If your writes are slow, make sure that no other CPU core is writing in the same memory area at the same time.
When you have a performance problem, don't assume anything, measure first. For example, comment out the writes, and see if the performance is any different.
If you are writing to an array of structures, use a structure pointer to cache the address of the structure so you are not doing the array multiply each time you do an access. Make sure you are using the native word length for the array indexer variable for maximum optimisation.
As other people have said, you can't control this directly, but changing your code may indirectly enable better caching. If you're running on linux and want to get more insight into what's happening with the CPU cache when your program runs, you can use the Cachegrind tool, part of the Valgrind suite. It's a simulation of a processor, so it's not totally realistic, but it gives you information that is hard to get any other way.

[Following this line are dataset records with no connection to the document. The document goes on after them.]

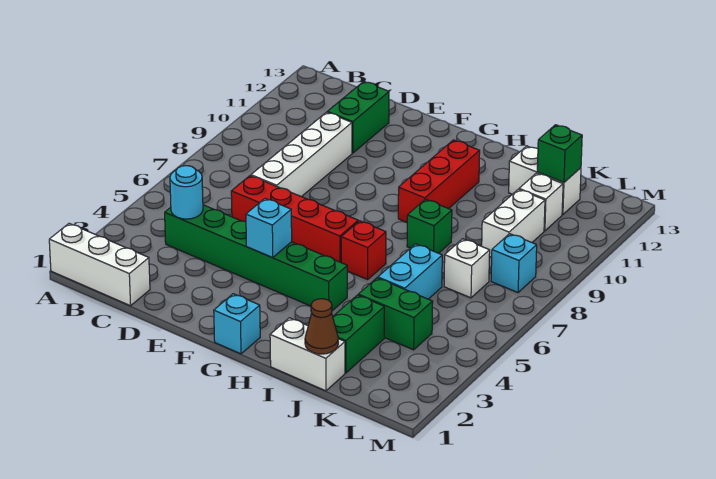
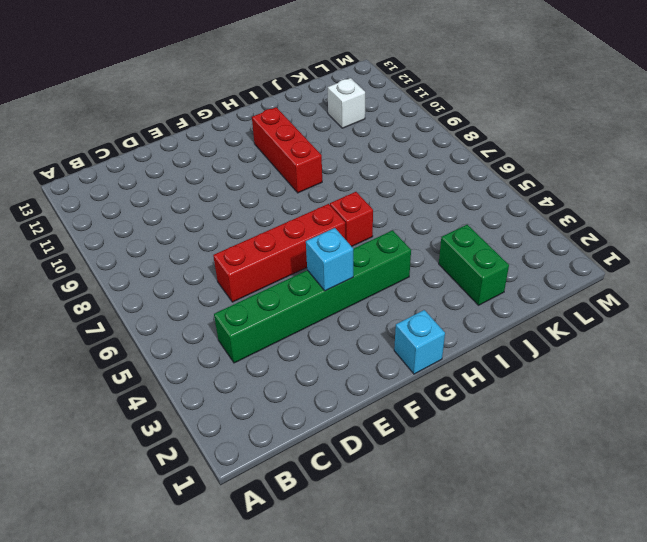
none -> white brick A1:C1 level 1
none -> white brick D7:D10 level 1
none -> green brick D11:D12 level 1

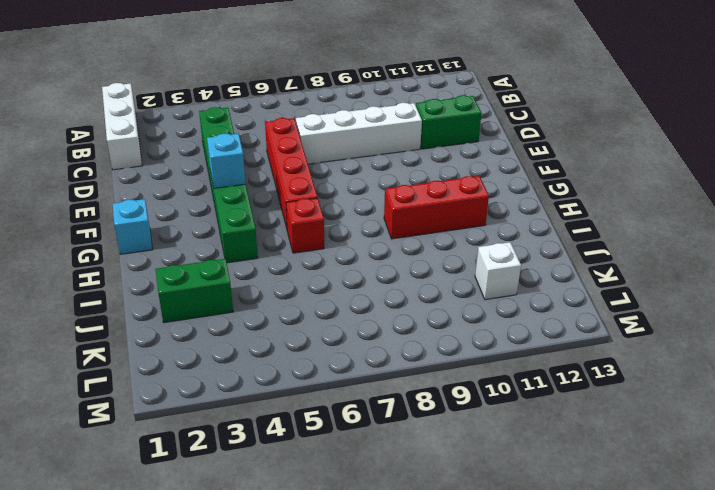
none -> white brick I1:J1 level 1
none -> green brick I8 level 1
none -> green brick J4:K4 level 1

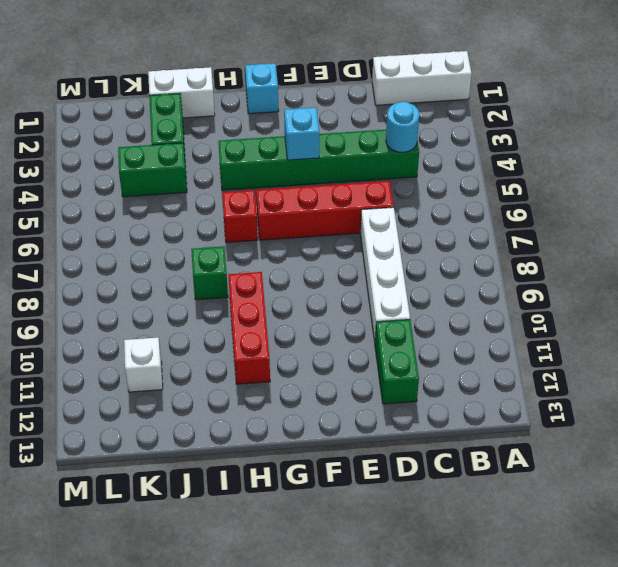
none -> cyan brick J5:J6 level 1
none -> white brick J12:K12 level 1
none -> white brick K7 level 1

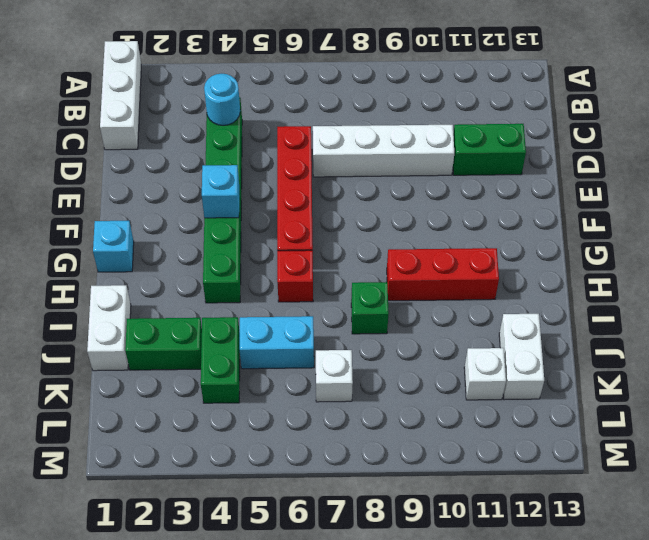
none -> white brick K9:K10 level 1
none -> cyan brick L8 level 1
none -> brown cone J1 level 2

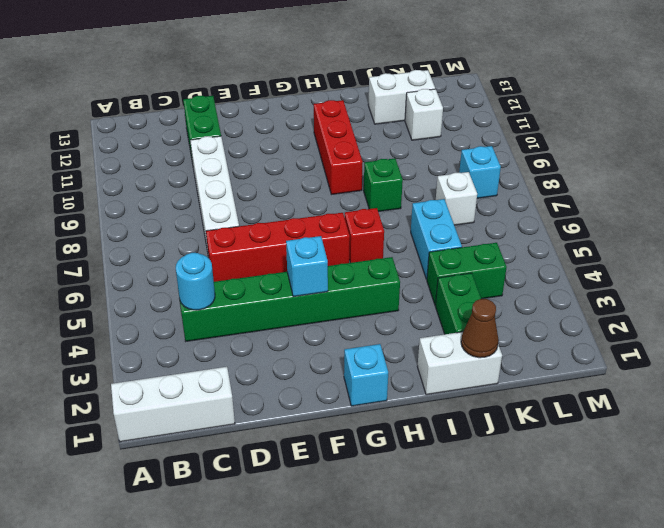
none -> white brick K9:K10 level 1
none -> green brick K12 level 2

It might be possible to use some assembly code, or as onebyone pointed out, assembly intrinsics, to prefetch lines of memory into the cache, but that would cost a lot of time to tinker with it.
Just for trial, try to read in all the data (in a manner that the compiler won't optimize away), and then do the write. See if that helps.
In the early boot phases of CoreBoot (formerly LinuxBIOS) since they have no access to RAM yet (we are talking about BIOS code, and therefore the RAM hasn't been initialized yet) they set up something they call Cache-as-RAM (CAR), i.e. they use the processor cache as RAM even if not backed by actual RAM.